What do you mean by "velocity axis" and "time axis"? Is the velocity axis the x'-axis of the second frame as seen in the first frame, while the time axis is the t'-axis of the second frame? The t'-axis is very simple, it behaves just like an object at rest in that frame (since the t'-axis is a line of constant x' coordinate, and an object at rest in that frame will have a constant x' coordinate)...if the second frame is moving at 0.6c relative to the first, then you'd just draw a line that moves sideways 0.6 light-seconds for every 1 second you go upward, so the slope is just 0.6. The x'-axis is the inverse because it goes sideways 1 light-second for every 0.6 seconds you go upward.

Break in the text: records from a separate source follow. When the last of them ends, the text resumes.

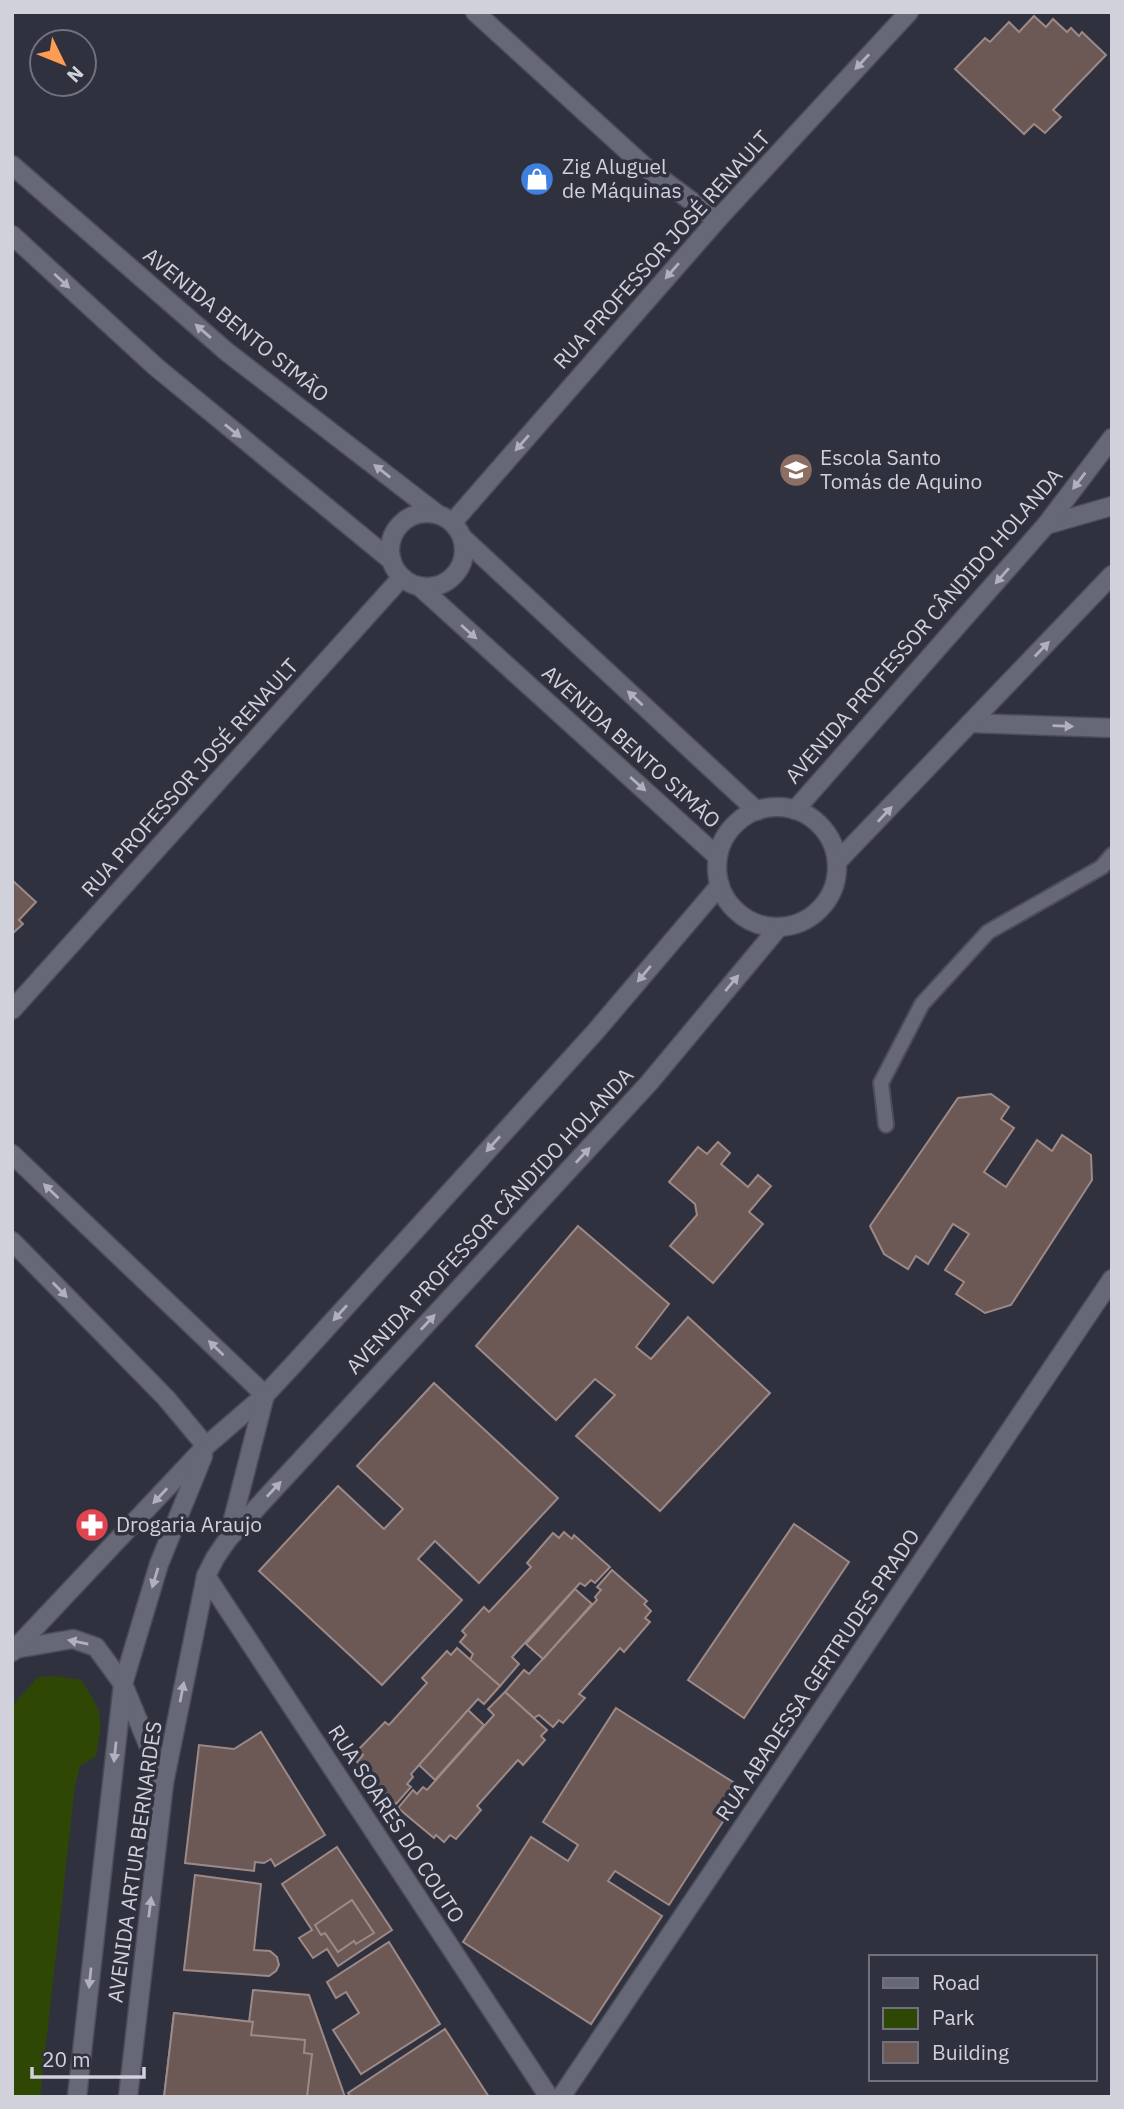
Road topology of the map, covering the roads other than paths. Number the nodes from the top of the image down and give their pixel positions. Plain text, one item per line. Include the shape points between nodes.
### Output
1 (475, 12) edge
2 (909, 12) edge
3 (12, 165) edge
4 (717, 220) junction
5 (12, 235) edge
6 (1112, 438) edge
7 (1112, 506) edge
8 (436, 513) junction
9 (453, 522) junction
10 (1046, 525) junction
11 (463, 538) junction
12 (392, 561) junction
13 (1112, 575) edge
14 (402, 577) junction
15 (419, 586) junction
16 (970, 723) junction
17 (1112, 728) edge
18 (795, 810) junction
19 (757, 811) junction
20 (1112, 855) edge
21 (718, 857) junction
22 (837, 862) junction
23 (720, 885) junction
24 (779, 927) junction
25 (12, 1010) edge
26 (886, 1125) dead end
27 (12, 1154) edge
28 (12, 1241) edge
29 (1112, 1279) edge
30 (265, 1395) junction
31 (206, 1447) junction
32 (228, 1539) junction
33 (206, 1577) junction
34 (13, 1651) edge
35 (122, 1684) junction
36 (164, 1783) junction
37 (77, 2097) edge
38 (128, 2097) edge
39 (548, 2097) edge
40 (561, 2097) edge

1 - 4 street via 644,166
2 -> 4 street, RUA PROFESSOR JOSÉ RENAULT
8 -> 3 street, AVENIDA BENTO SIMÃO via 227,352
4 -> 9 street, RUA PROFESSOR JOSÉ RENAULT
5 -> 12 street via 156,368
6 -> 10 street, AVENIDA PROFESSOR CÂNDIDO HOLANDA
7 - 10 street
8 - 9 street
8 - 12 street via 416,514 400,524 391,542
9 - 11 street
10 -> 18 street, AVENIDA PROFESSOR CÂNDIDO HOLANDA
11 - 15 street via 464,558 455,575 439,585
19 -> 11 street, AVENIDA BENTO SIMÃO
12 - 14 street
16 -> 13 street
14 - 15 street
14 - 25 street, RUA PROFESSOR JOSÉ RENAULT
15 -> 21 street, AVENIDA BENTO SIMÃO
16 -> 17 street
22 -> 16 street
18 - 19 street
18 - 22 street via 824,829
19 - 21 street via 739,821 725,837
20 - 26 lane via 1102,867 988,932 922,1004 881,1083
21 - 23 street
22 - 24 street via 837,876 826,902 805,920
23 - 24 street via 729,904 745,918
23 -> 30 street via 596,1031
32 -> 24 street, AVENIDA PROFESSOR CÂNDIDO HOLANDA via 649,1083
30 -> 27 street
28 -> 31 street via 166,1398
29 - 40 street, RUA ABADESSA GERTRUDES PRADO
30 - 31 street
30 - 32 street, AVENIDA ARTUR BERNARDES
31 -> 34 street
31 -> 35 street, AVENIDA ARTUR BERNARDES via 159,1564
32 - 33 street, AVENIDA ARTUR BERNARDES
36 -> 33 street, AVENIDA ARTUR BERNARDES
33 - 39 street, RUA SOARES DO COUTO
35 -> 34 street via 96,1647 73,1639
35 - 36 street
35 -> 37 street, AVENIDA ARTUR BERNARDES
38 -> 36 street, AVENIDA ARTUR BERNARDES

You can see this by picking two points on the x'-axis, like (x'=0, t'=0) and (x'=10, t'=0) and then using the Lorentz transform to see where they'd be when drawn in the first frame's (x, t) coordinate system:

x = gamma*(x' + vt')
t = gamma*(t' + vx'/c^2)

(x'=0, t'=0) would be mapped to (x=0, t=0), i.e. the origin, while (x'=10, t'=0) would be mapped to:

x = gamma*(10)
t = gamma*(0.6*10) = gamma*(6)

Since gamma is the same in both cases (it's equal to 1/sqrt(1 - v^2/c^2)), we can see the point will be less far from the origin on the t-axis than it is on the x-axis, by a factor of 0.6. So, the x'-axis drawn in the first coordinate system must be a straight line through the origin which goes up 0.6 seconds for every 1 light-second you move sideways.

 

[jtbell]

To put it a more mathematical way:

For simplicity, use units in which c = 1 so the Lorentz transformation between inertial reference frames S and S' is

$$x^{\prime} = \gamma (x - vt)$$

$$t^{\prime} = \gamma (t - vx)$$

In S, the x-axis is the set of points that have t = 0. To find the corresponding set of points in S':

$$x^{\prime} = \gamma (x - v \cdot 0)$$

$$t^{\prime} = \gamma (0 - vx)$$

Combining these two equations gives

$$t^{\prime} = -vx^{\prime}$$

which is a straight line through the origin in S', with slope -v.

Returning to S, the t-axis is the set of points that have x = 0. Proceeding similarly to the above, the corresponding set of points in S' is

$$t^{\prime} = -x^{\prime} / v$$

which is a straight line through the origin in S', with slope -1/v. The two slopes are reciprocals.